- _ASSIGNMENT_
Retype exactly the lines from the one containing "Приборы учета" through the last line of the records below, including both, and leave out any pictures.

:::

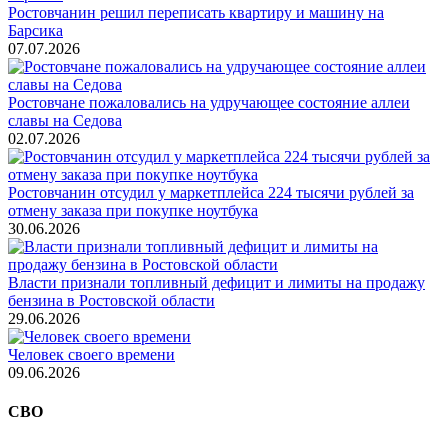
Ростовчанин решил переписать квартиру и машину на
Барсика
07.07.2026
Ростовчане пожаловались на удручающее состояние аллеи
славы на Седова
02.07.2026
Ростовчанин отсудил у маркетплейса 224 тысячи рублей за
отмену заказа при покупке ноутбука
30.06.2026
Власти признали топливный дефицит и лимиты на продажу
бензина в Ростовской области
29.06.2026
Человек своего времени
09.06.2026
СВО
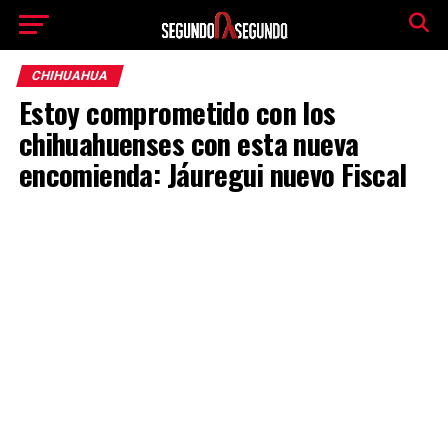
CHIHUAHUA
Estoy comprometido con los
chihuahuenses con esta nueva
encomienda: Jáuregui nuevo Fiscal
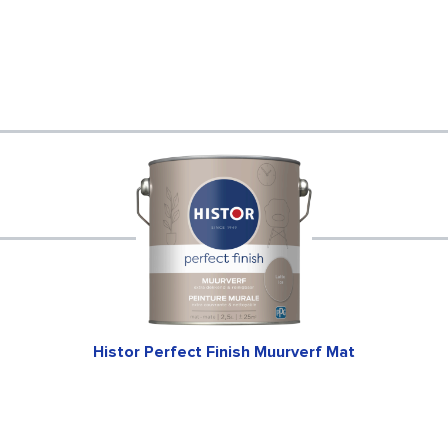
Histor Perfect Finish Muurverf Mat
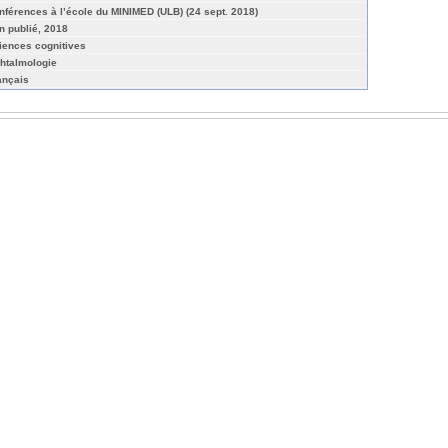
nférences à l’école du MINIMED (ULB) (24 sept. 2018)
n publié, 2018
iences cognitives
htalmologie
ançais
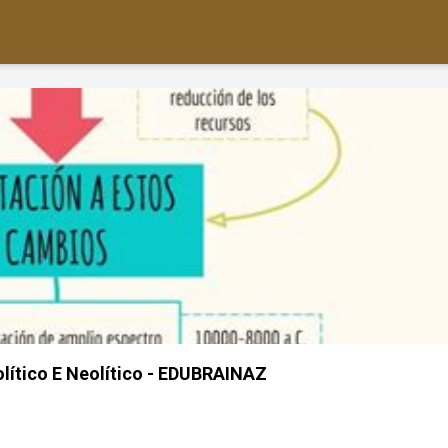
lítico E Neolítico - EDUBRAINAZ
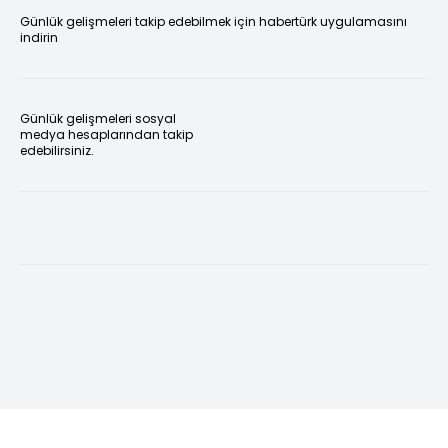
Günlük gelişmeleri takip edebilmek için habertürk uygulamasını
indirin
Günlük gelişmeleri sosyal
medya hesaplarından takip
edebilirsiniz.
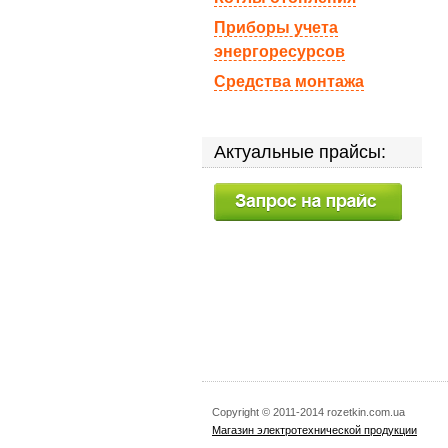
Приборы учета
энергоресурсов
Средства монтажа
Актуальные прайсы:
Copyright © 2011-2014 rozetkin.com.ua
Магазин электротехнической продукции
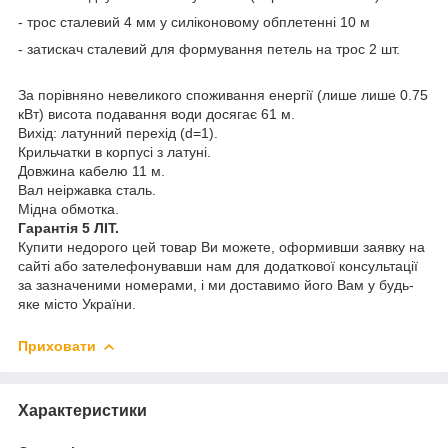
- трос сталевий 4 мм у силіконовому обплетенні 10 м
- затискач сталевий для формування петель на трос 2 шт.
За порівняно невеликого споживання енергії (лише лише 0.75
кВт) висота подавання води досягає 61 м.
Вихід: латунний перехід (d=1).
Крильчатки в корпусі з латуні.
Довжина кабелю 11 м.
Вал неіржавка сталь.
Мідна обмотка.
Гарантія 5 ЛІТ.
Купити недорого цей товар Ви можете, оформивши заявку на
сайті або зателефонувавши нам для додаткової консультації
за зазначеними номерами, і ми доставимо його Вам у будь-
яке місто України.
Приховати
Характеристики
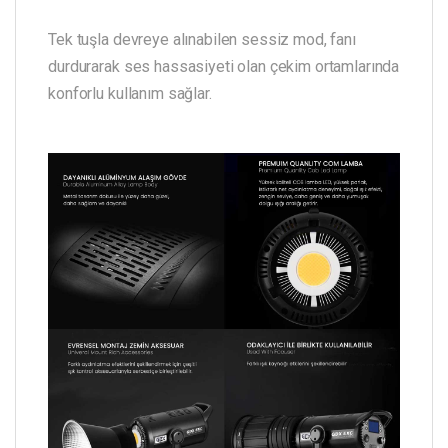
Tek tuşla devreye alınabilen sessiz mod, fanı
durdurarak ses hassasiyeti olan çekim ortamlarında
konforlu kullanım sağlar.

:::

- _RESPONSE TO THE TASK_
Приборы учета
энергоресурсов
Средства монтажа
Актуальные прайсы:
Copyright © 2011-2014 rozetkin.com.ua
Магазин электротехнической продукции
- трос сталевий 4 мм у силіконовому обплетенні 10 м
- затискач сталевий для формування петель на трос 2 шт.
За порівняно невеликого споживання енергії (лише лише 0.75
кВт) висота подавання води досягає 61 м.
Вихід: латунний перехід (d=1).
Крильчатки в корпусі з латуні.
Довжина кабелю 11 м.
Вал неіржавка сталь.
Мідна обмотка.
Гарантія 5 ЛІТ.
Купити недорого цей товар Ви можете, оформивши заявку на
сайті або зателефонувавши нам для додаткової консультації
за зазначеними номерами, і ми доставимо його Вам у будь-
яке місто України.
Приховати
Характеристики
Tek tuşla devreye alınabilen sessiz mod, fanı
durdurarak ses hassasiyeti olan çekim ortamlarında
konforlu kullanım sağlar.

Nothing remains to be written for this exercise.